ダイヤモンドを超える「虹色の炎」。スフェーンという光の魔術師
ダイヤモンドを超える「ファイア」を持つ宝石、スフェーン。光を虹色に変える圧倒的な輝きの秘密と、その繊細で情熱的な魅力について解説します。

「宝石の輝き」と聞いて、真っ先に思い浮かべるのは何でしょうか。多くの人が、あの無敵の硬さを誇る「ダイヤモンド」をイメージすると思います。

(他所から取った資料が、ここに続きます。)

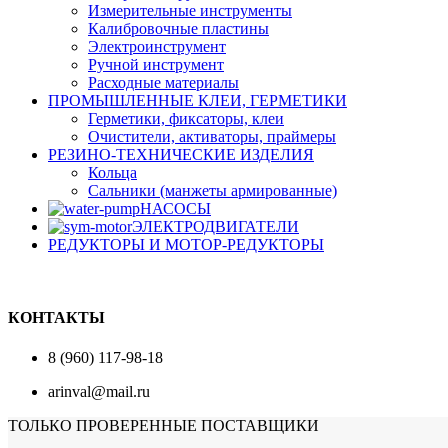
Измерительные инструменты
Калибровочные пластины
Электроинструмент
Ручной инструмент
Расходные материалы
ПРОМЫШЛЕННЫЕ КЛЕИ, ГЕРМЕТИКИ
Герметики, фиксаторы, клеи
Очистители, активаторы, праймеры
РЕЗИНО-ТЕХНИЧЕСКИЕ ИЗДЕЛИЯ
Кольца
Сальники (манжеты армированные)
НАСОСЫ
ЭЛЕКТРОДВИГАТЕЛИ
РЕДУКТОРЫ И МОТОР-РЕДУКТОРЫ
КОНТАКТЫ
8 (960) 117-98-18
arinval@mail.ru
ТОЛЬКО ПРОВЕРЕННЫЕ ПОСТАВЩИКИ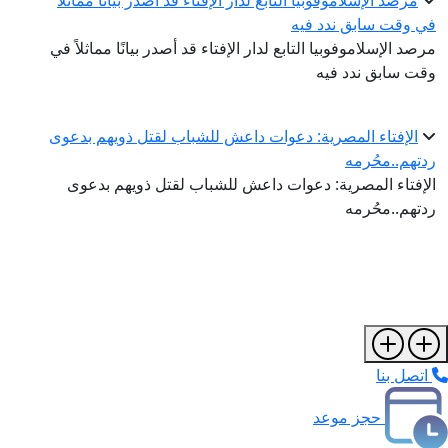
مرصد الإسلاموفوبيا التابع لدار الإفتاء قد أصدر بيانًا مماثلاً
في وقت سابق ندد فيه
مرصد الإسلاموفوبيا التابع لدار الإفتاء قد أصدر بيانًا مماثلاً في
وقت سابق ندد فيه
الإفتاء المصرية: دعوات داعش للشباب لقتل ذويهم بدعوى
ردتهم..محُرمه
الإفتاء المصرية: دعوات داعش للشباب لقتل ذويهم بدعوى
ردتهم..محُرمه
اتصل بنا
حجز موعد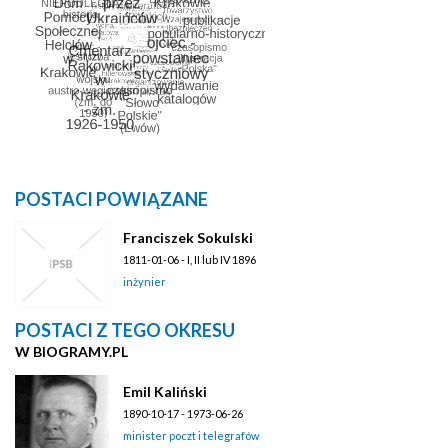
POSTACI POWIĄZANE
Franciszek Sokulski
1811-01-06 - I, II lub IV 1896
inżynier
POSTACI Z TEGO OKRESU
W BIOGRAMY.PL
Emil Kaliński
1890-10-17 - 1973-06-26
minister poczt i telegrafów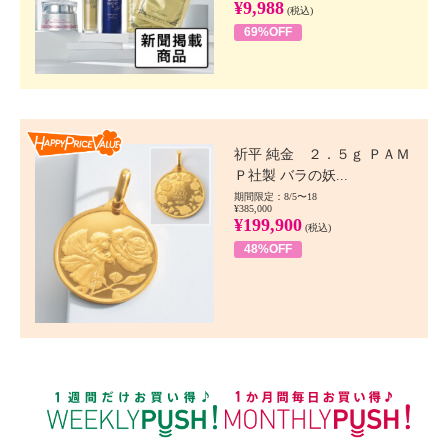
¥9,988
(税込)
69%OFF
Happy Price value
祈平 純金 ２．５ｇ ＰＡＭ
Ｐ社製 バラの妖...
期間限定：8/5〜18
¥385,000
¥199,900
(税込)
48%OFF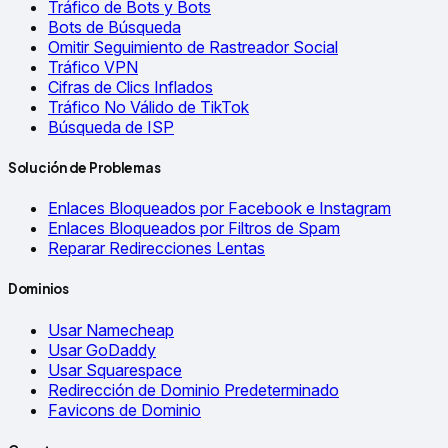
Tráfico de Bots y Bots
Bots de Búsqueda
Omitir Seguimiento de Rastreador Social
Tráfico VPN
Cifras de Clics Inflados
Tráfico No Válido de TikTok
Búsqueda de ISP
Solución de Problemas
Enlaces Bloqueados por Facebook e Instagram
Enlaces Bloqueados por Filtros de Spam
Reparar Redirecciones Lentas
Dominios
Usar Namecheap
Usar GoDaddy
Usar Squarespace
Redirección de Dominio Predeterminado
Favicons de Dominio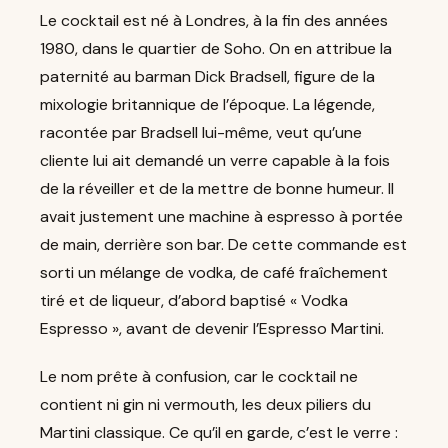
Le cocktail est né à Londres, à la fin des années
1980, dans le quartier de Soho. On en attribue la
paternité au barman Dick Bradsell, figure de la
mixologie britannique de l’époque. La légende,
racontée par Bradsell lui-même, veut qu’une
cliente lui ait demandé un verre capable à la fois
de la réveiller et de la mettre de bonne humeur. Il
avait justement une machine à espresso à portée
de main, derrière son bar. De cette commande est
sorti un mélange de vodka, de café fraîchement
tiré et de liqueur, d’abord baptisé « Vodka
Espresso », avant de devenir l’Espresso Martini.
Le nom prête à confusion, car le cocktail ne
contient ni gin ni vermouth, les deux piliers du
Martini classique. Ce qu’il en garde, c’est le verre :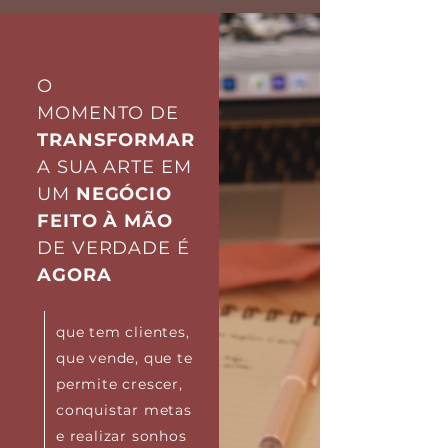
O
MOMENTO
DE
TRANSFORMAR
A SUA ARTE EM
UM
NEGÓCIO
FEITO À MÃO
DE VERDADE É
AGORA
que tem clientes,
que vende, que te
permite crescer,
conquistar metas
e realizar sonhos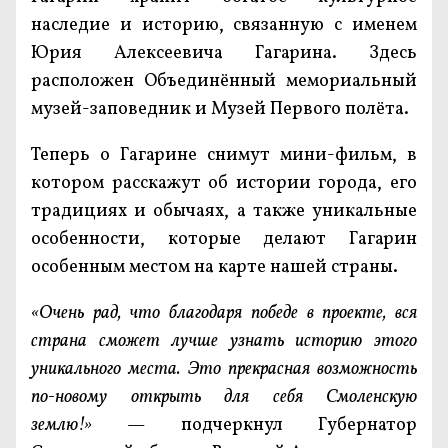
наследие и историю, связанную с именем
Юрия Алексеевича Гагарина. Здесь
расположен Объединённый мемориальный
музей-заповедник и Музей Первого полёта.
Теперь о Гагарине снимут мини-фильм, в
котором расскажут об истории города, его
традициях и обычаях, а также уникальные
особенности, которые делают Гагарин
особенным местом на карте нашей страны.
«Очень рад, что благодаря победе в проекте, вся
страна сможет лучше узнать историю этого
уникального места. Это прекрасная возможность
по-новому открыть для себя Смоленскую
землю!»
— подчеркнул Губернатор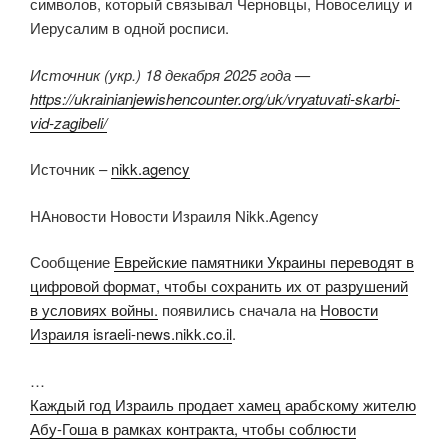
символов, который связывал Черновцы, Новоселицу и
Иерусалим в одной росписи.
Источник (укр.) 18 декабря 2025 года —
https://ukrainianjewishencounter.org/uk/vryatuvati-skarbi-
vid-zagibeli/
Источник –
nikk.agency
НАновости Новости Израиля Nikk.Agency
Сообщение
Еврейские памятники Украины переводят в
цифровой формат, чтобы сохранить их от разрушений
в условиях войны.
появились сначала на
Новости
Израиля israeli-news.nikk.co.il
.
…
Каждый год Израиль продает хамец арабскому жителю
Абу-Гоша в рамках контракта, чтобы соблюсти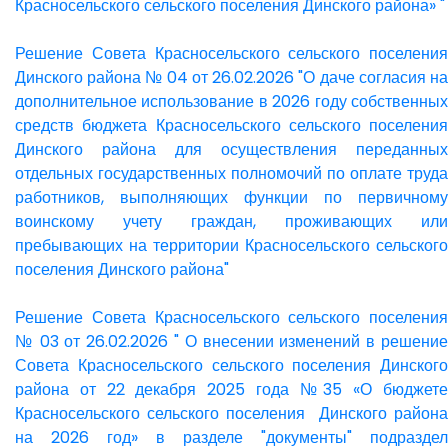
Красносельского сельского поселения Динского района» "
Решение Совета Красносельского сельского поселения
Динского района № 04 от 26.02.2026 "О даче согласия на
дополнительное использование в 2026 году собственных
средств бюджета Красносельского сельского поселения
Динского района для осуществления переданных
отдельных государственных полномочий по оплате труда
работников, выполняющих функции по первичному
воинскому учету граждан, проживающих или
пребывающих на территории Красносельского сельского
поселения Динского района"
Решение Совета Красносельского сельского поселения
№ 03 от 26.02.2026 " О внесении изменений в решение
Совета Красносельского сельского поселения Динского
района от 22 декабря 2025 года №35 «О бюджете
Красносельского сельского поселения Динского района
на 2026 год» в разделе "документы" подраздел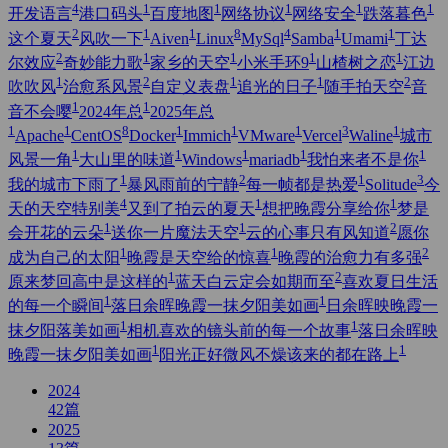
4
1
1
1
1
1
开发语言
港口码头
百度地图
网络协议
网络安全
跌落暮色
2
1
1
8
4
1
1
这个夏天
风吹一下
Aiven
Linux
MySql
Samba
Umami
丁达
2
1
1
1
1
尔效应
奇妙能力歌
家乡的天空
小米手环9
山楂树之恋
江边
1
2
1
1
2
吹吹风
治愈系风景
自定义表盘
追光的日子
随手拍天空
音
1
1
音不会嘤
2024年总
2025年总
1
1
8
1
1
1
3
1
Apache
CentOS
Docker
Immich
VMware
Vercel
Waline
城市
1
1
1
1
1
风景一角
大山里的味道
Windows
mariadb
我怕来者不是你
1
2
1
3
我的城市下雨了
暴风雨前的宁静
每一帧都是热爱
Solitude
今
4
1
1
天的天空特别美
又到了拍云的夏天
想把晚霞分享给你
梦是
1
1
2
会开花的云朵
送你一片魔法天空
云的心事只有风知道
愿你
1
1
2
成为自己的太阳
晚霞是天空给的惊喜
晚霞的治愈力有多强
1
2
原来梦回高中是这样的
蓝天白云定会如期而至
喜欢夏日生活
1
1
的每一个瞬间
落日余晖晚霞一抹夕阳美如画
日余晖映晚霞一
1
1
抹夕阳落美如画
相机喜欢的镜头前的每一个故事
落日余晖映
1
1
晚霞一抹夕阳美如画
阳光正好微风不燥该来的都在路上
2024
42
篇
2025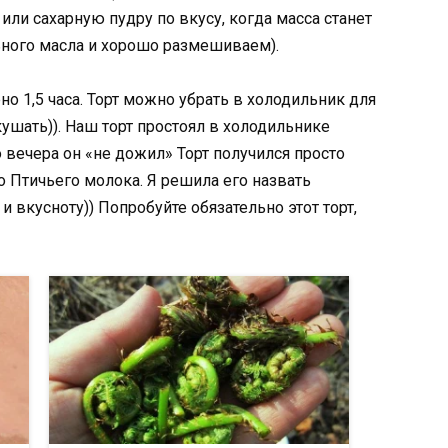
ли сахарную пудру по вкусу, когда масса станет
ьного масла и хорошо размешиваем).
о 1,5 часа. Торт можно убрать в холодильник для
кушать)). Наш торт простоял в холодильнике
о вечера он «не дожил» Торт получился просто
о Птичьего молока. Я решила его назвать
и вкусноту)) Попробуйте обязательно этот торт,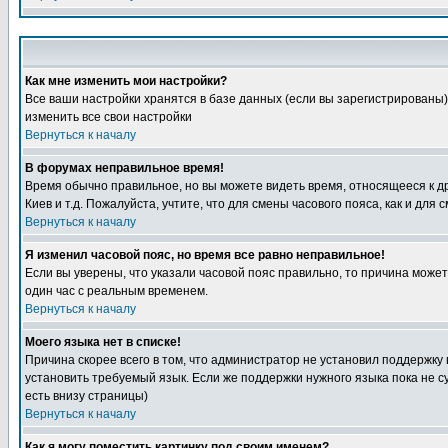
Как мне изменить мои настройки?
Все ваши настройки хранятся в базе данных (если вы зарегистрированы)
изменить все свои настройки
Вернуться к началу
В форумах неправильное время!
Время обычно правильное, но вы можете видеть время, относящееся к друг
Киев и т.д. Пожалуйста, учтите, что для смены часового пояса, как и д
Вернуться к началу
Я изменил часовой пояс, но время все равно неправильное!
Если вы уверены, что указали часовой пояс правильно, то причина може
один час с реальным временем.
Вернуться к началу
Моего языка нет в списке!
Причина скорее всего в том, что администратор не установил поддержку
установить требуемый язык. Если же поддержки нужного языка пока не 
есть внизу страницы)
Вернуться к началу
Как я могу поместить картинку под своим именем?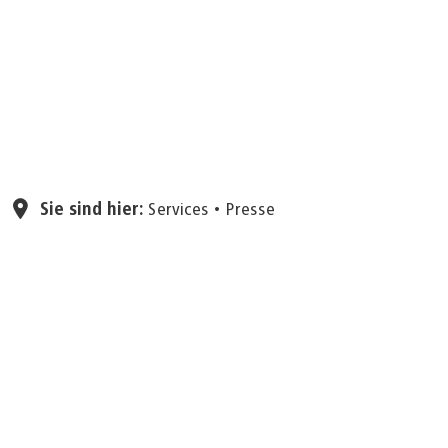
Seite einstellen
Sie sind hier:
Services
Presse
08.07.2026
Zauberhafter Harry-
Potter-Tag in der
Stadtbibliothek Aachen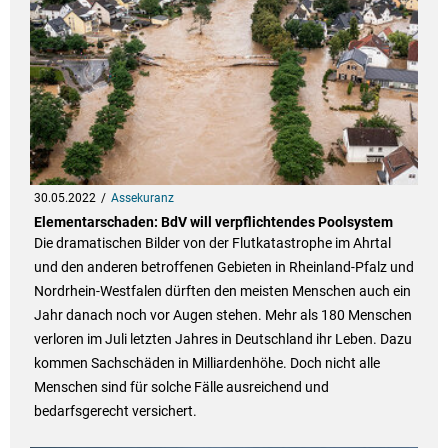
30.05.2022
Assekuranz
Elementarschaden: BdV will verpflichtendes Poolsystem
Die dramatischen Bilder von der Flutkatastrophe im Ahrtal
und den anderen betroffenen Gebieten in Rheinland-Pfalz und
Nordrhein-Westfalen dürften den meisten Menschen auch ein
Jahr danach noch vor Augen stehen. Mehr als 180 Menschen
verloren im Juli letzten Jahres in Deutschland ihr Leben. Dazu
kommen Sachschäden in Milliardenhöhe. Doch nicht alle
Menschen sind für solche Fälle ausreichend und
bedarfsgerecht versichert.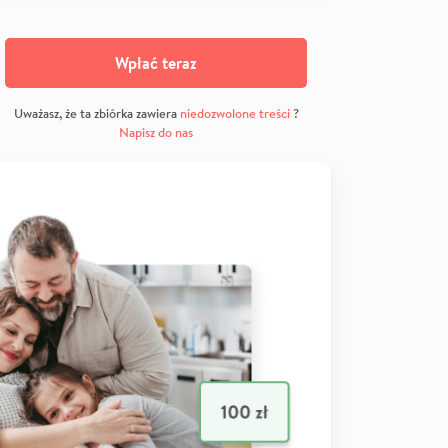
Wpłać teraz
Uważasz, że ta zbiórka zawiera
niedozwolone treści
?
Napisz do nas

でも、もし私が「ダイヤモンドよりも激しく、虹色に輝く石がある」と言ったら、信じてもらえるでしょうか?
その石の名前は「スフェーン」。 ジュエリーショップのショーケースの中で、照明を一身に浴びて、まるで自分自身が発光しているかのようにギラギラと主張している石があれば、それは十中八九スフェーンです。
この石の最大の持ち味は、専門用語で「 ファイア 」と呼ばれる現象にあります。 ファイアとは、石に入ってきた光がプリズムを通したように分かれ、赤や黄色、緑といった虹色の光となって目に届くこと。ダイヤモンドが美しいのも、このファイアが強いからなのですが、スフェーンはなんと、そのダイヤモンドを上回る数値(分散率)を持っているのです。
つまり、光を虹色に分解するパワーにおいては、宝石の王様ダイヤモンドをも凌ぐ実力の持ち主というわけです。
実際にスフェーンを動かしてみると、その凄まじさがわかります。 ベースとなる色は、爽やかなマスカットグリーンや、こっくりとしたゴールデンイエローが多いのですが、その地色の中から、鮮烈なオレンジや赤の光が、バチバチッと火花のように飛び出してくる。その様子は、優雅なきらめきというよりは、まさに「虹色の炎」と言えます。
「光の魔術師」なんて呼ばれることもありますが、実物を見るとその異名にも納得してしまいます。
ただ、このスフェーンには一つだけ弱点があります。それは、ちょっとだけ「繊細」だということ。 硬さで言えばダイヤモンドの半分ほどしかなく、強くぶつけると傷がつきやすいのです。だから、家事をするときやスポーツをするときは外してあげるなど、少しだけ姫扱いをしてあげる必要があります。
でも、そんな儚さを補って余りあるのが、あの圧倒的な視覚体験です。
夕暮れ時の少し暗いバーや、キャンドルの灯るレストラン。そんなわずかな光の中でも、スフェーンは驚くほど豊かな色彩を放ちます。 「とにかく綺麗なものを見て、元気をもらいたい」 そんな気分のとき、ダイヤモンド以上の情熱で輝くこの石は、最高の特効薬になってくれるはずです。
もしお店で見かけたら、ぜひ指に乗せて、少し左右に動かしてみてください。きっと、その中から光り輝く「虹色の炎」に目を奪われてしまうはずです。